The mission was featured by the widely copied denunciation of Brown that characterized Amin Bey as an impostor. Characteristically Brown attempted to secure the appropriation of entertainment money by Congress through his friend Lewis Cass, without consulting the Department of State. This independence and audacity was even more strikingly exemplified in the Koszta affair. A certain Martin Koszta, a Hungarian refugee and an adherent of Kossuth's insurrection against Austria, came to the United States in 1851 and in the following year declared his intention of becoming an American citizen, in the New York court of common pleas.

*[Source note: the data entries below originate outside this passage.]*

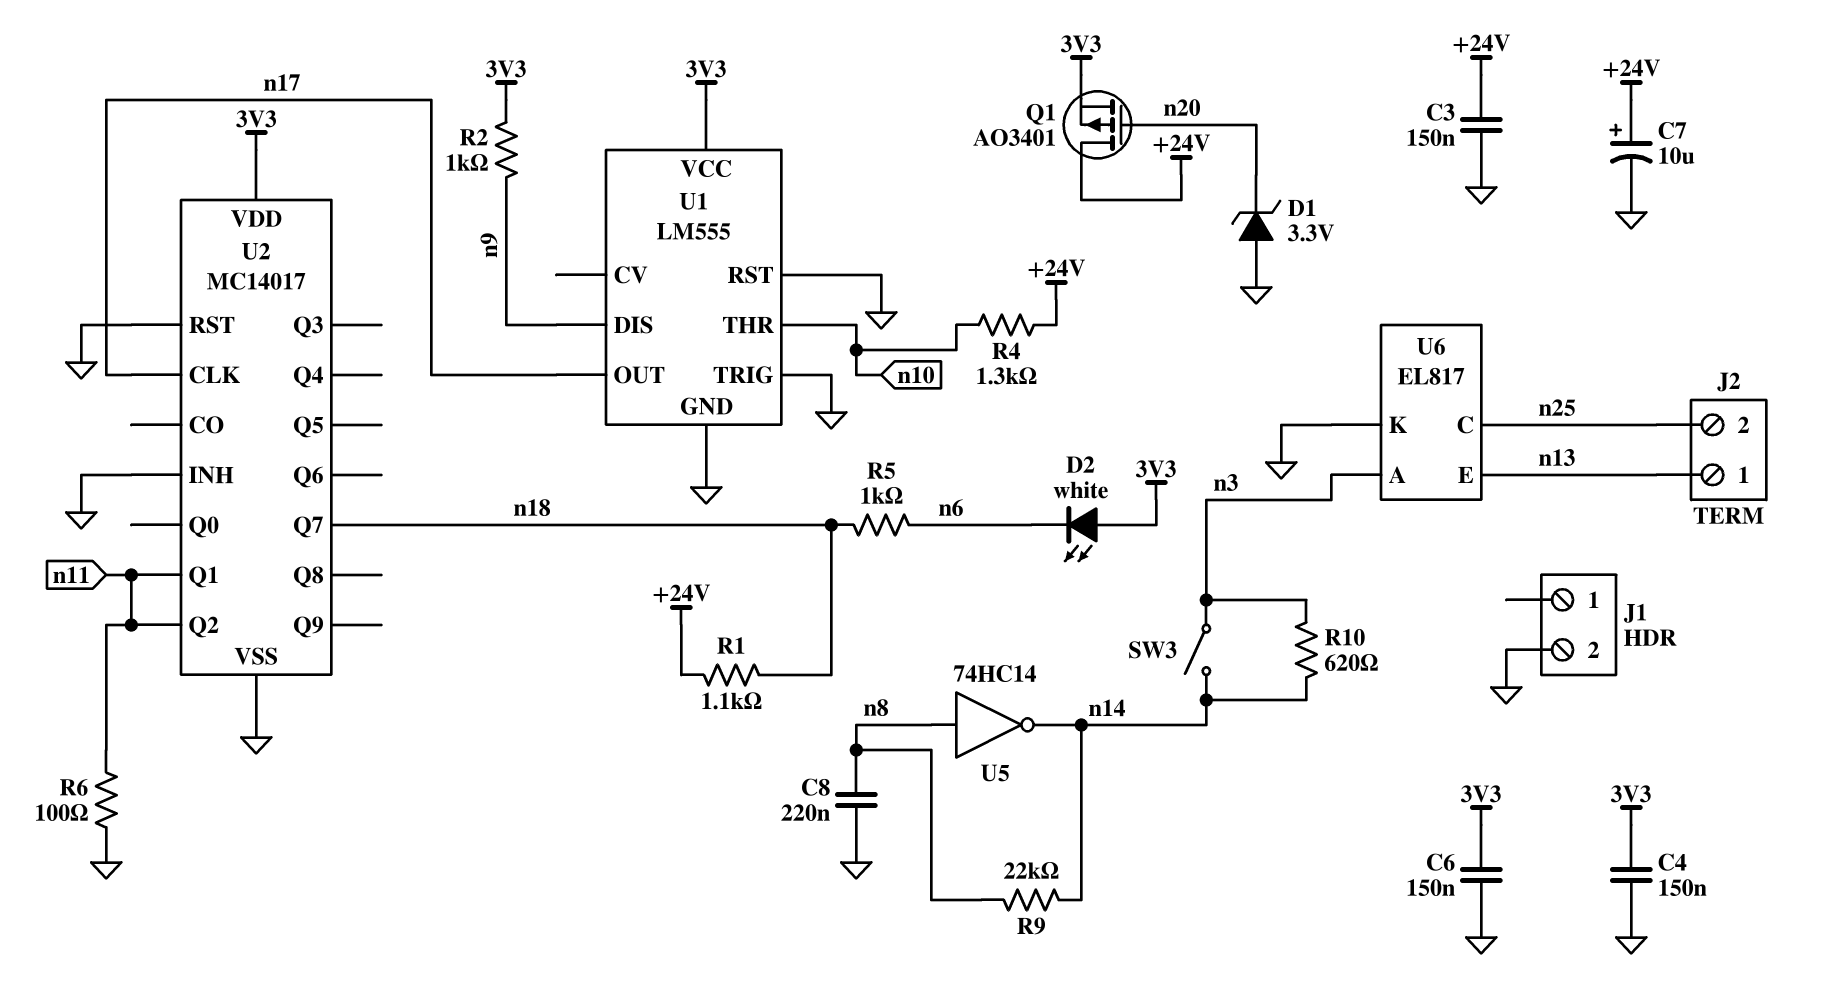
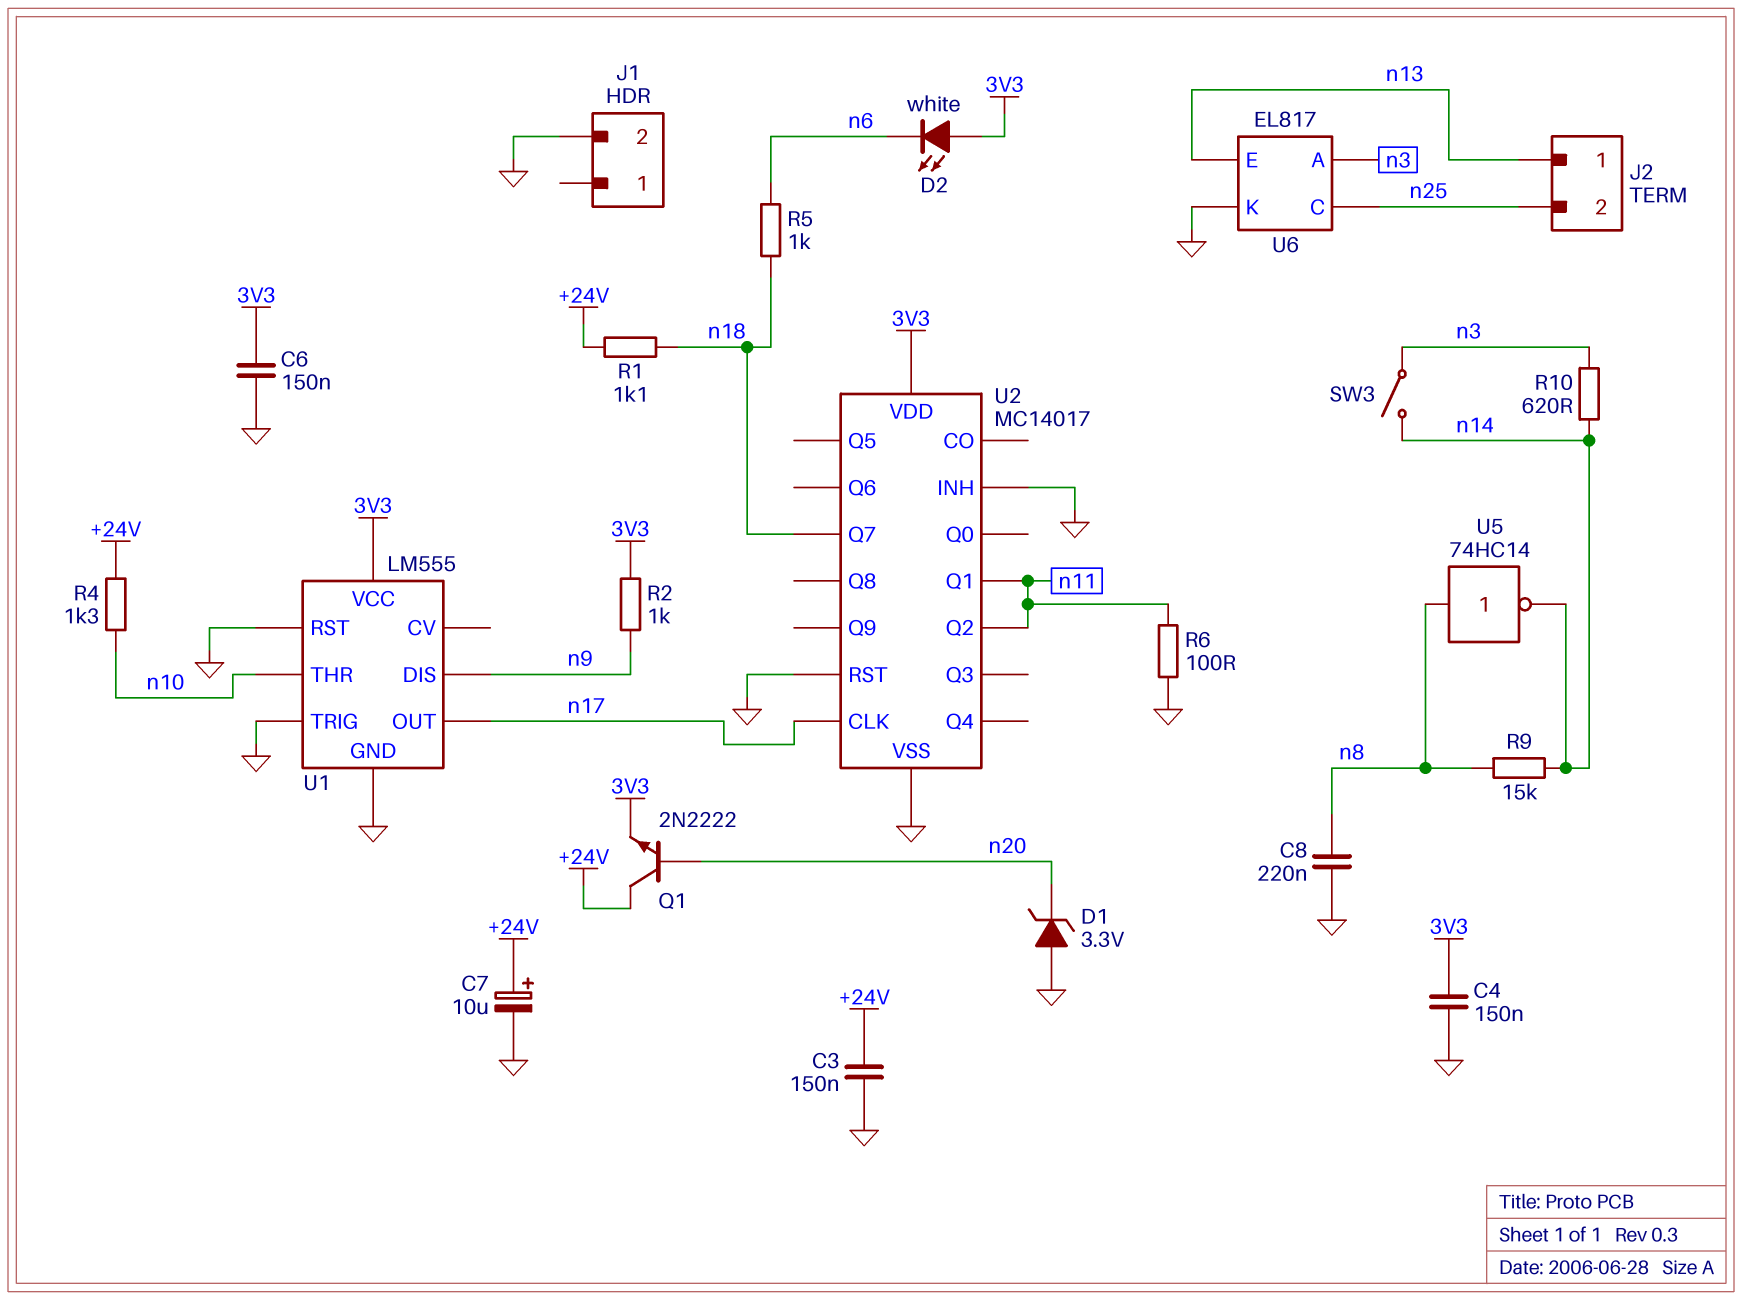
Q1: PMOS AO3401 (G n20, D +24V, S 3V3) -> NPN 2N2222 (B n20, C +24V, E 3V3)
R9: 22k (n8, n14) -> 15k (n8, n14)

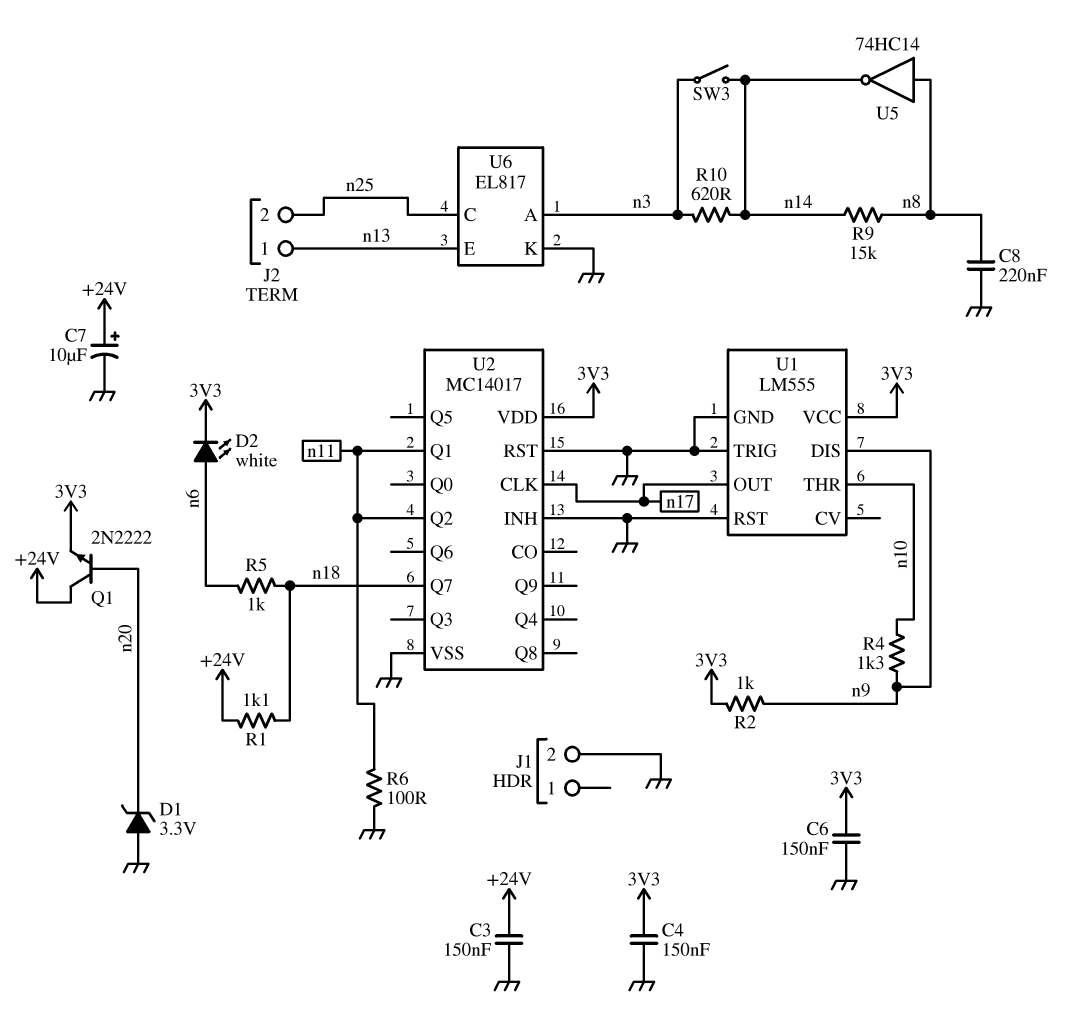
D2: LED white (A 3V3, K n6) -> LED white (A n6, K 3V3)
R4: 1.3k (+24V, n10) -> 1.3k (n9, n10)

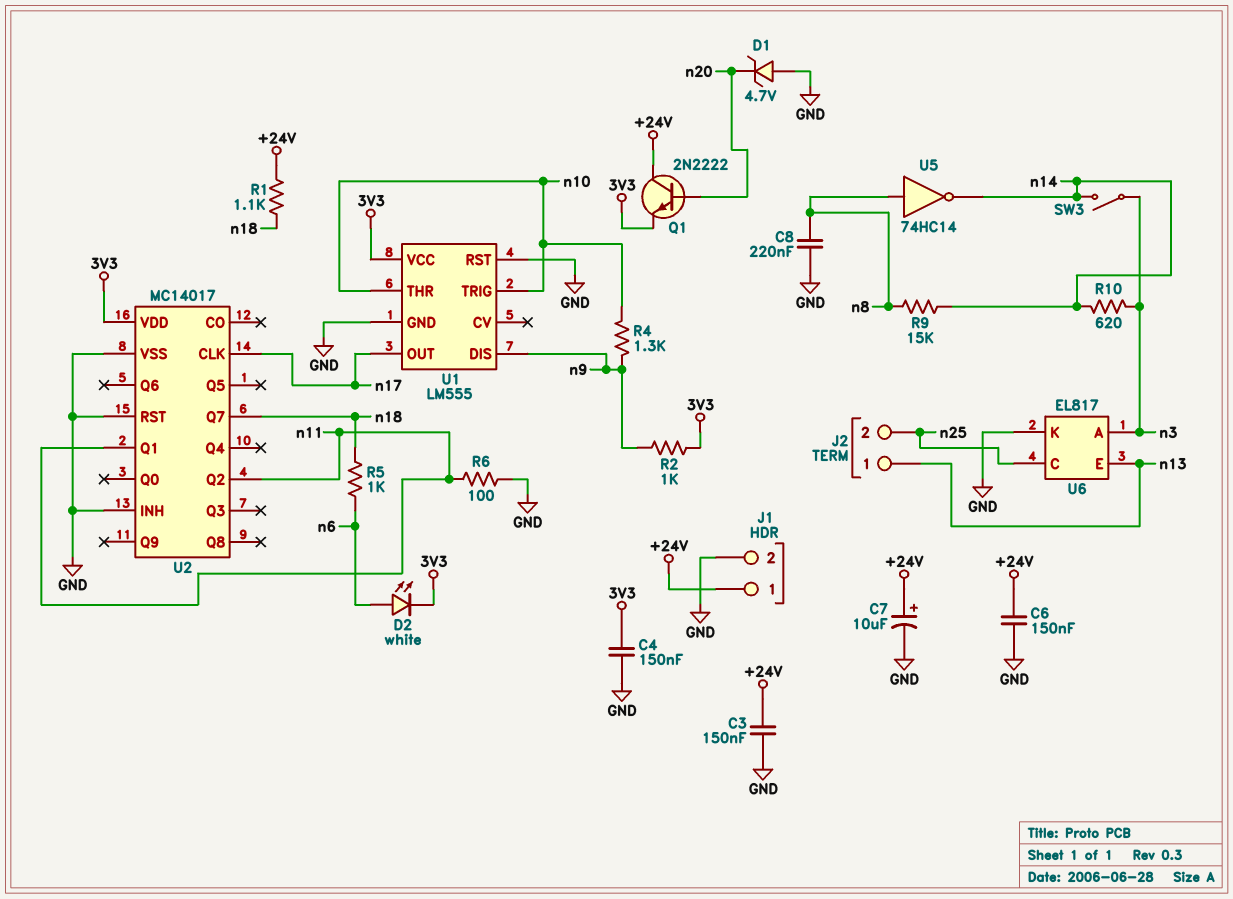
C6: 150nF (3V3, GND) -> 150nF (+24V, GND)
D1: zener 3.3V (A GND, K n20) -> zener 4.7V (A GND, K n20)
J1 pin 1: none -> +24V
U1 pin TRIG: GND -> n10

After a residence of nearly two years he went to Turkey, where he traveled by means of tezkerehs (Turkish passports) procured by the American consul in Smyrna and by Brown in Constantinople. He was seized at Smyrna by order of the Austrian consul and imprisoned on the Austrian brig Hussar. Although not subject to Brown's instructions, Capt. Ingraham of the United States sloop of war St. Louis appealed to the chargé for counsel. Brown advised him to demand Koszta's surrender, and if it were not complied with, to "take him out of the vessel".
Ingraham served his ultimatum on the Austrian commander at eight o'clock on the morning of July 2, 1853, and demanded a reply by four o'clock in the afternoon, in the meantime clearing the decks and preparing to fight it out in Smyrna harbor. The Austrian consul-general prevented bloodshed only by delivering Koszta in chains into the custody of the French consul-general. After months of negotiation he was released and returned to the United States.
The action of Brown and Ingraham, while high-handed and of questionable legality, was fully upheld by the United States Government. Although admitting that Koszta was not an American citizen, President Pierce declared that he was "clothed with the nationality of the United States".
After forty years of official life in the Orient Brown died at Constantinople of heart disease, so poor that his widow, Mrs. Mary A. P. Brown, was able to return home only through the generosity of the Sultan.
Achievements
John Brown attained a considerable reputation as an Orientalist among his contemporaries. His translations of the Turkish version of al-Tabari's "Conquest of Persia by the Arabs, " Muhammad Misri's "On the Tesavuf, or Spiritual Life of the Soffees", and of Patriarch Constantine's Greek guidebook to Constantinople and its environs (Ancient and Modern Constantinople, London, 1868), while interesting, are now of little value.
His best translation was Ahmad bin Hamdan Suahili's "Wonders of Remarkable Incidents and Rareties of Anecdotes, " a seventeenth-century Turkish collection of Arabic and Persian fairy tales, published under the title of Turkish Evening Entertainments (1850). The Dervishes, or Oriental Spiritualism is a fairly accurate account based on first hand knowledge.